Ps post your cheats brisket I dare you."
okey schmokey here goes:
1)i love bbq/smoked anything
2)i live in an apartment
3)i did try it once but it took me weeks to get rid of the smell of smoke in the apartment & the complex manager/local fire brigade were p*ssed!
4)nobody,in my opinion,does bbq better than the yanks so i'll apologise in advance to my new friends on the "other side of the pond" if this is sacriledge but,it works for me!
i have a 1.5litre round slow cooker.as luck would have it,it's the perfect size/shape to take a 1kilo piece of rolled brisket from the local supermarket with about a 1centimetre gap all round....sweet.
i sometimes make up my own rub-usual suspects paprika,cayenne,salt,pepper,sugar,onion/garlic powder,marjoram,thyme etc(ok sure you know the script!) but usually just open a pack of nando's bbq rub & add cayenne...like it hot!.
roll the brisket in the rub,chuck in the cooker,few drops of stubb's mesquite liquid smoke(god bless ya mr stubb's patron saint of bbq!),NO ADDITIONAL LIQUID,on with the lid,seven hours on low.....bish,bash,bosh barbeque brisket!!
pulls better than brad pitt at a playboy mansion party & tastes to die for!
the beef cooks in it's own juices which i boil down to reduce & pour over the beef.........heaven!
enjoy!!
harry


----------



## PrincessFiona60 (Apr 30, 2012)

No sacrilege, at least as I see it.  Anything that gets BBQ done so you can eat it is good in my book.  Sounds great Harry, thanks for the recipe.  C&P (copy and paste)


----------



## Harry Cobean (Apr 30, 2012)

PrincessFiona60 said:


> No sacrilege, at least as I see it.  Anything that gets BBQ done so you can eat it is good in my book.  Sounds great Harry, thanks for the recipe.  C&P (copy and paste)

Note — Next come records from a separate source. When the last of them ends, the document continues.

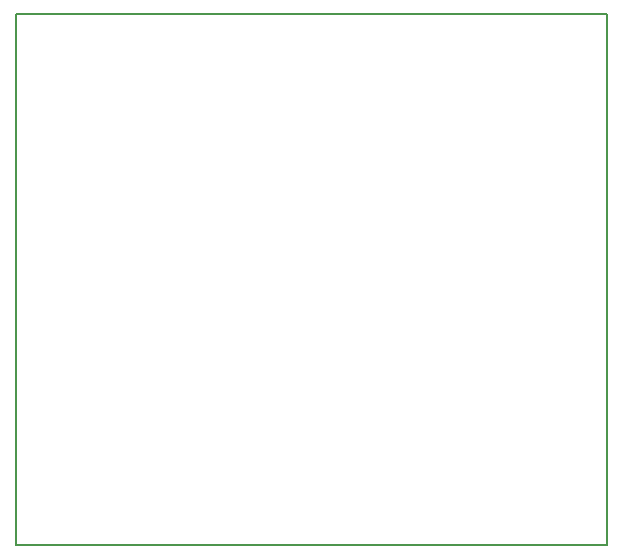
<source format=gm1>
%FSLAX43Y43*%
%MOMM*%
G71*
G01*
G75*
G04 Layer_Color=16711935*
%ADD10R,0.559X0.711*%
%ADD11R,3.650X2.050*%
%ADD12R,1.500X1.400*%
%ADD13R,0.800X0.900*%
%ADD14R,1.050X0.600*%
%ADD15R,3.300X1.100*%
%ADD16R,2.150X0.900*%
%ADD17R,2.150X3.200*%
%ADD18O,2.050X0.600*%
%ADD19O,0.600X2.050*%
%ADD20R,0.900X0.800*%
%ADD21R,1.250X1.950*%
%ADD22R,2.250X2.100*%
%ADD23O,1.550X0.250*%
%ADD24R,0.700X0.900*%
%ADD25R,0.900X0.700*%
%ADD26R,3.000X1.000*%
%ADD27R,0.900X1.000*%
%ADD28R,1.900X2.400*%
%ADD29R,1.900X2.300*%
%ADD30R,1.400X0.400*%
%ADD31C,0.400*%
%ADD32C,0.200*%
%ADD33C,1.500*%
%ADD34R,1.500X1.500*%
%ADD35R,1.500X1.500*%
%ADD36C,5.000*%
%ADD37C,0.600*%
%ADD38C,1.000*%
%ADD39R,0.450X0.900*%
%ADD40R,0.600X1.000*%
%ADD41R,3.300X1.400*%
%ADD42C,0.250*%
%ADD43C,0.600*%
%ADD44C,0.100*%
%ADD45C,0.254*%
%ADD46C,0.203*%
%ADD47R,0.762X0.914*%
%ADD48R,3.853X2.253*%
%ADD49R,1.703X1.603*%
%ADD50R,1.003X1.103*%
%ADD51R,1.253X0.803*%
%ADD52R,3.503X1.303*%
%ADD53R,2.353X1.103*%
%ADD54R,2.353X3.403*%
%ADD55O,2.253X0.803*%
%ADD56O,0.803X2.253*%
%ADD57R,1.103X1.003*%
%ADD58R,1.453X2.153*%
%ADD59R,2.453X2.303*%
%ADD60O,1.753X0.453*%
%ADD61R,0.903X1.103*%
%ADD62R,1.103X0.903*%
%ADD63R,3.203X1.203*%
%ADD64R,1.103X1.203*%
%ADD65R,2.103X2.603*%
%ADD66R,2.103X2.503*%
%ADD67R,1.603X0.603*%
%ADD68C,1.703*%
%ADD69R,1.703X1.703*%
%ADD70R,1.703X1.703*%
%ADD71R,0.653X1.103*%
%ADD72R,0.803X1.203*%
%ADD73R,3.503X1.603*%
G54D32*
X0Y0D02*
X50000D01*
Y45000D01*
X0Y0D02*
Y45000D01*
X44000D02*
X50000D01*
X9000D02*
X41000D01*
X0D02*
X6000D01*
X9000D01*
X41000D02*
X44000D01*
M02*

</source>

no sh*t sherlock!!(it's an ancient anglo-saxon exclamation of surprise & delight!!) & i'm an assistant cook already......eat my shorts gordon ramsay,2 million more posts & i'll be freakin' michelin starred(that's another ancient anglo-saxon exclamation of surprise & delight!!)
harry


----------



## taxlady (Apr 30, 2012)

Now I just need a slow cooker.


----------